You cite an improvement in the mechanics of making the film but not an advance in terms of film itself. In my opinion, obviously, but this is really just a streamlined way to present things we've all already seen.
But that's mostly what we got with The Phantom Menace as well. A more efficient way to showcase tech we'd already seen (which allowed them to do it on such a bigger scale). Wouldn't you agree that Jar Jar is just the CG Yuzzum or Sy Snootles from 1997's ROTJ:SE but with much more screen time? IIRC when John Knoll and the other ILM techs were crapping themselves in TPM's "The Beginning" documentary it wasn't because Lucas was asking them to show audiences CGI visuals they'd never seen before, but rather show it to them on such a scale without a 500 million dollar budget.
I recall some knowledgable FX gurus in 1999 mentioning the Visual Effects Oscar snub against TPM and how it was an injustice not because of Jar Jar and the Battle Droids but rather all the FX innovations you
don't see (which some consider to be the best kind) like the combination of two separately filmed scenes into one shot (there's a seamless pan in the pod racer garage across multiple shots, no one would ever know that the scenes weren't originally choreographed to go together if the ILM team didn't spill the beans.)
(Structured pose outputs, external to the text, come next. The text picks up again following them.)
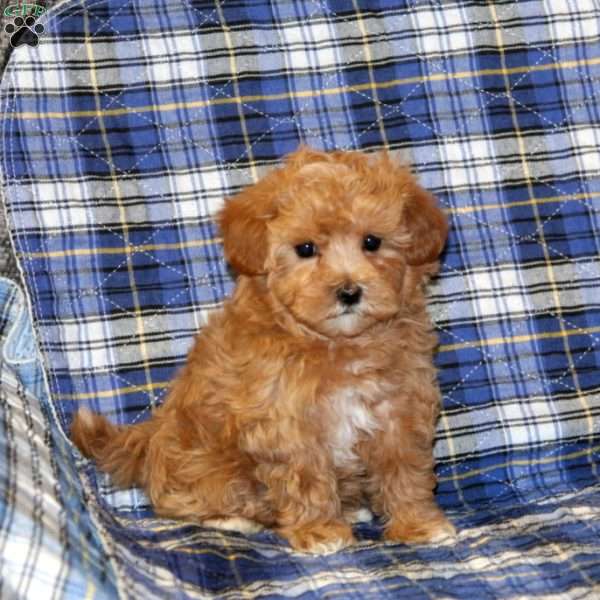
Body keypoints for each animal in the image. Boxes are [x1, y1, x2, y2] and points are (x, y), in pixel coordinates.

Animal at [70, 146, 452, 552]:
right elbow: (306, 480)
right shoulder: (287, 424)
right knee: (187, 502)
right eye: (305, 249)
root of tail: (150, 439)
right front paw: (319, 532)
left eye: (372, 242)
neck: (338, 345)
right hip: (203, 465)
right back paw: (232, 519)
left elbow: (404, 470)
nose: (349, 292)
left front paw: (418, 524)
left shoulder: (399, 410)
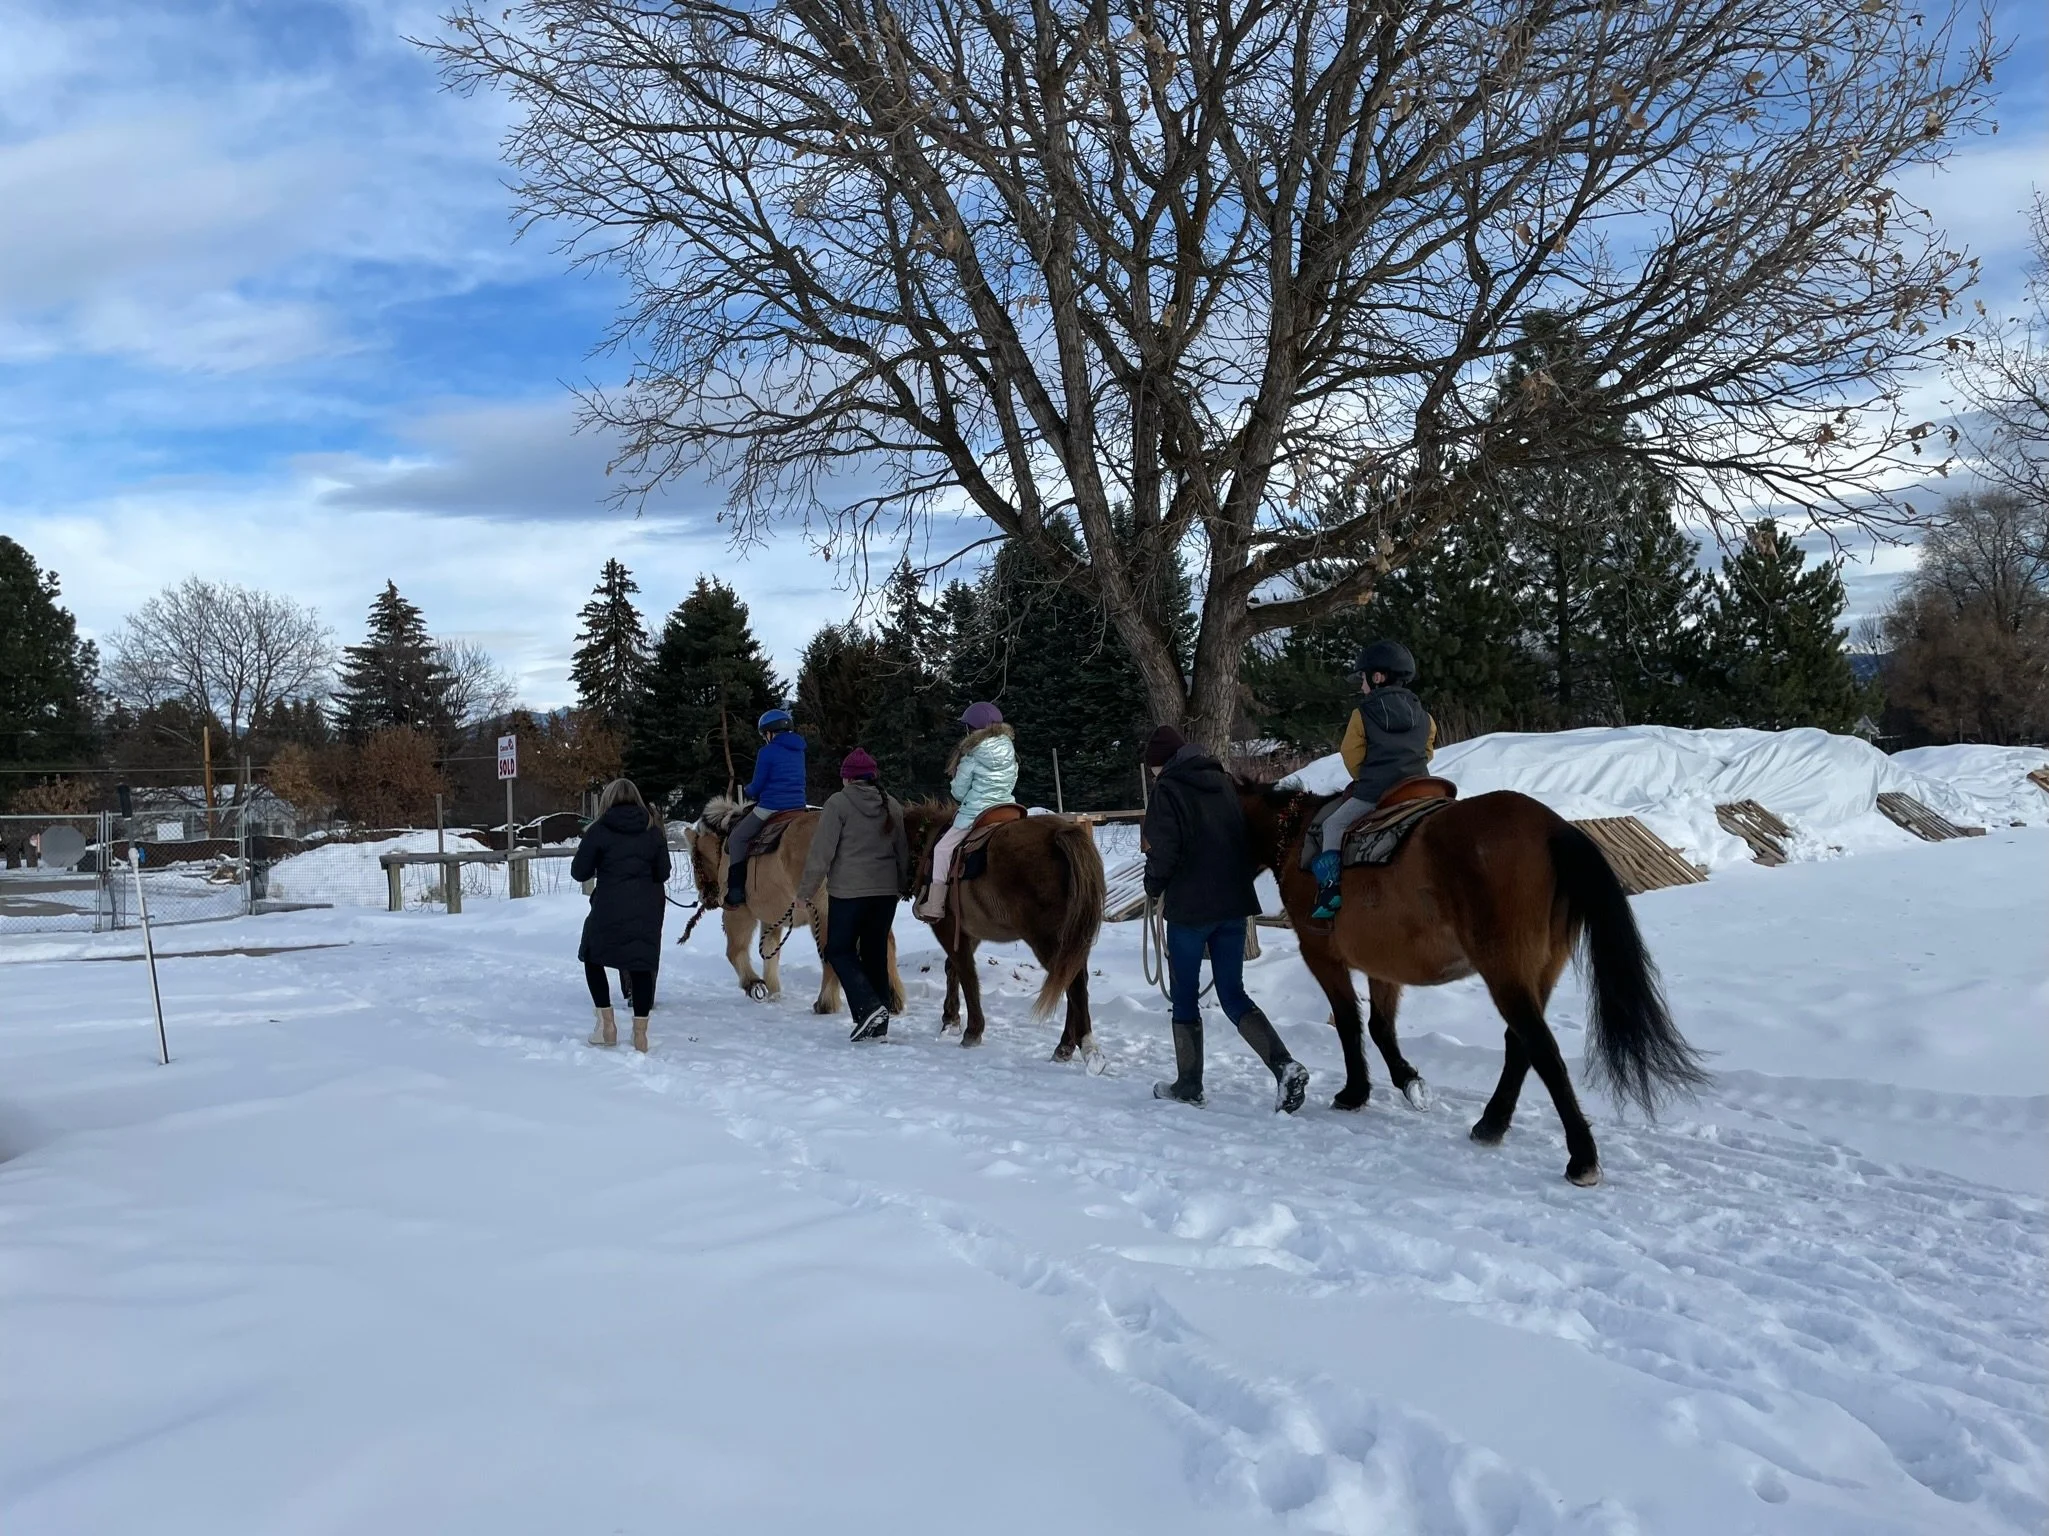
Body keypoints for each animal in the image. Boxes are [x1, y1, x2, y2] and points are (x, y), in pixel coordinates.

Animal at [685, 796, 905, 1016]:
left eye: (695, 861)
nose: (704, 897)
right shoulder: (772, 918)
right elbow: (770, 951)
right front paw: (774, 992)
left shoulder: (739, 914)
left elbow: (735, 951)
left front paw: (754, 984)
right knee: (885, 944)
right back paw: (893, 998)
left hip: (824, 913)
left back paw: (825, 1003)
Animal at [901, 802, 1107, 1066]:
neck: (926, 841)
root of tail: (1060, 834)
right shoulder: (969, 932)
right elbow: (953, 969)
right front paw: (951, 1019)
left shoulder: (946, 927)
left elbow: (966, 973)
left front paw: (972, 1031)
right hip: (1075, 939)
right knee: (1074, 978)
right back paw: (1066, 1046)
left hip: (1047, 940)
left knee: (1073, 983)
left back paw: (1084, 1047)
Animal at [1236, 782, 1707, 1185]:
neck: (1293, 833)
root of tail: (1553, 828)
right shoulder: (1383, 965)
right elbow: (1380, 1026)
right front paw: (1409, 1081)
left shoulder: (1322, 956)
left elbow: (1351, 1024)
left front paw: (1355, 1092)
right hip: (1539, 968)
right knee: (1520, 1043)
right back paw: (1491, 1124)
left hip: (1505, 968)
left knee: (1542, 1048)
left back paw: (1582, 1157)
With that note you probably won't be surprised that I agree with you that TPM absolutely trumps The Matrix in cinematic technical "importance." The Matrix is definitely a better told story than TPM but if you want to be cruel you can justifiably say that its little more than a glorified GAP commercial with guns. You don't need any further proof that "Bullet Time" was a passing gimmick than the FX of The Matrix's own sequels. Reloaded and Revolutions completely abandoned the technique in favor of all-digital versions of Bullet Time's famous "pan around slo-mo action" effect.
If you've seen The Phantom Menace and Coraline, you've already seen a version of everything Avatar can give you.
I don't doubt the Avatar technology will be widely adopted, but it's a filmmaking advance rather than a revolution for cinema, in my opinion. Of course, your mileage may vary.
And I'm not necessarily disagreeing with either of those two points. I will say that Avatar has the most amazing visuals I've ever seen in a movie bar none, but I'm not going to side in favor of how "revolutionary" it may be until I've digested more "behind the scenes" info and we see what the next few years bring us cinematically.
I just wanted to point out that I
don't necessarily believe that TPM was
more revolutionary per se. I think that what it brought to the FX table was an astonishing level of scale and volume and no doubt innovations in efficient spending to achieve said effects, but no single element really had the "wow" factor of other visual milestones (like the original Star Wars, the T-1000, Jurassic Park dinos, Gollum, Kong, or the Na'vi.)